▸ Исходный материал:
↓

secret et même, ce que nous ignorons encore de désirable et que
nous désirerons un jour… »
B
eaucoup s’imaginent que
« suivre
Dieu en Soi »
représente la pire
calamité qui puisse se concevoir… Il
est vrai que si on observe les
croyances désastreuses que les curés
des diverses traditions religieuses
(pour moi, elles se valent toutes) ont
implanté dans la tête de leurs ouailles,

↑

▸ Задание:
Процитируйте дословно все строки материала, от первой до последней.

▸ Результат задания:
secret et même, ce que nous ignorons encore de désirable et que
nous désirerons un jour… »
B
eaucoup s’imaginent que
« suivre
Dieu en Soi »
représente la pire
calamité qui puisse se concevoir… Il
est vrai que si on observe les
croyances désastreuses que les curés
des diverses traditions religieuses
(pour moi, elles se valent toutes) ont
implanté dans la tête de leurs ouailles,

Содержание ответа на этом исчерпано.